> **Task details**
Using the data below, report how many lines hold the word "aiPromptGen". Include nothing else in the reply.

*** Available data ***

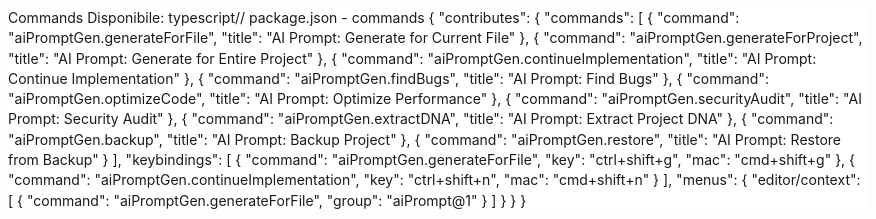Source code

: Commands Disponibile:
typescript// package.json - commands
{
  "contributes": {
    "commands": [
      {
        "command": "aiPromptGen.generateForFile",
        "title": "AI Prompt: Generate for Current File"
      },
      {
        "command": "aiPromptGen.generateForProject",
        "title": "AI Prompt: Generate for Entire Project"
      },
      {
        "command": "aiPromptGen.continueImplementation",
        "title": "AI Prompt: Continue Implementation"
      },
      {
        "command": "aiPromptGen.findBugs",
        "title": "AI Prompt: Find Bugs"
      },
      {
        "command": "aiPromptGen.optimizeCode",
        "title": "AI Prompt: Optimize Performance"
      },
      {
        "command": "aiPromptGen.securityAudit",
        "title": "AI Prompt: Security Audit"
      },
      {
        "command": "aiPromptGen.extractDNA",
        "title": "AI Prompt: Extract Project DNA"
      },
      {
        "command": "aiPromptGen.backup",
        "title": "AI Prompt: Backup Project"
      },
      {
        "command": "aiPromptGen.restore",
        "title": "AI Prompt: Restore from Backup"
      }
    ],
    "keybindings": [
      {
        "command": "aiPromptGen.generateForFile",
        "key": "ctrl+shift+g",
        "mac": "cmd+shift+g"
      },
      {
        "command": "aiPromptGen.continueImplementation",
        "key": "ctrl+shift+n",
        "mac": "cmd+shift+n"
      }
    ],
    "menus": {
      "editor/context": [
        {
          "command": "aiPromptGen.generateForFile",
          "group": "aiPrompt@1"
        }
      ]
    }
  }
}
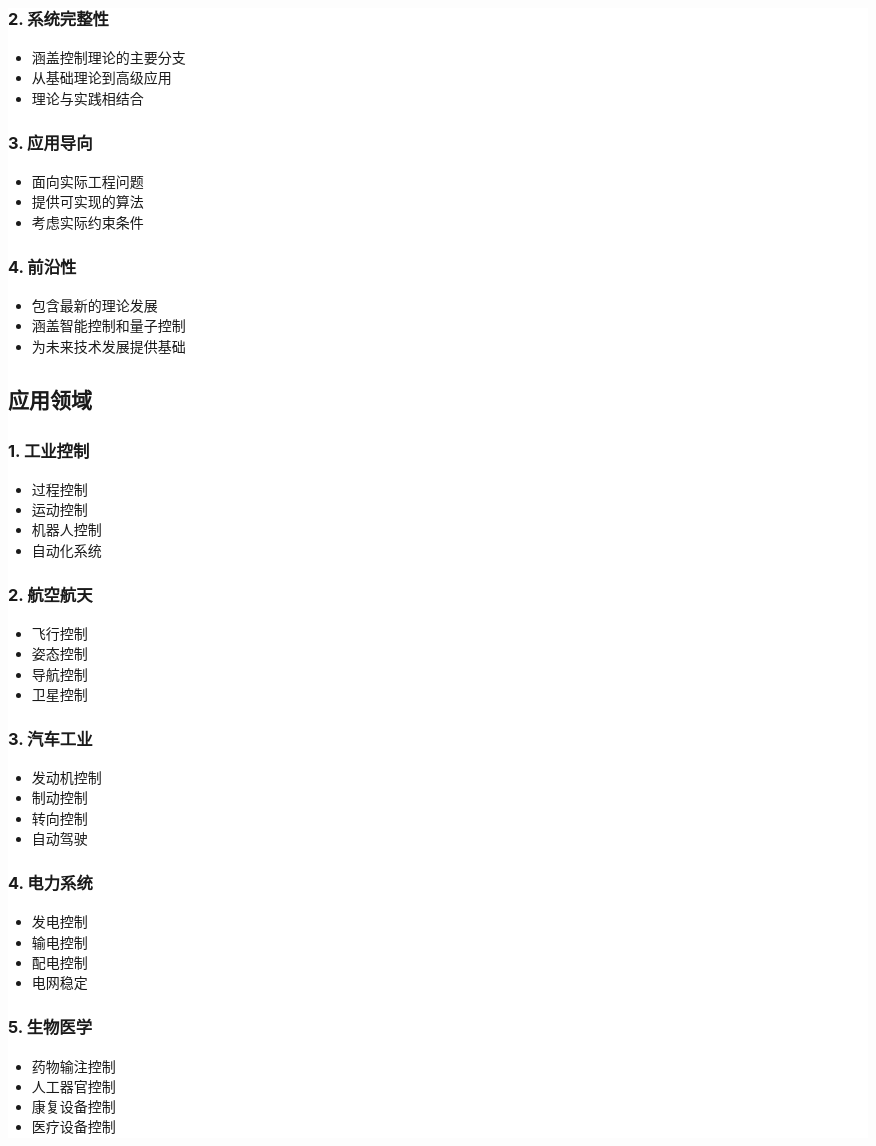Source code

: ### 2. 系统完整性

- 涵盖控制理论的主要分支
- 从基础理论到高级应用
- 理论与实践相结合

### 3. 应用导向

- 面向实际工程问题
- 提供可实现的算法
- 考虑实际约束条件

### 4. 前沿性

- 包含最新的理论发展
- 涵盖智能控制和量子控制
- 为未来技术发展提供基础

## 应用领域

### 1. 工业控制

- 过程控制
- 运动控制
- 机器人控制
- 自动化系统

### 2. 航空航天

- 飞行控制
- 姿态控制
- 导航控制
- 卫星控制

### 3. 汽车工业

- 发动机控制
- 制动控制
- 转向控制
- 自动驾驶

### 4. 电力系统

- 发电控制
- 输电控制
- 配电控制
- 电网稳定

### 5. 生物医学

- 药物输注控制
- 人工器官控制
- 康复设备控制
- 医疗设备控制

*** End of Available data ***

> **Exercise solution**
12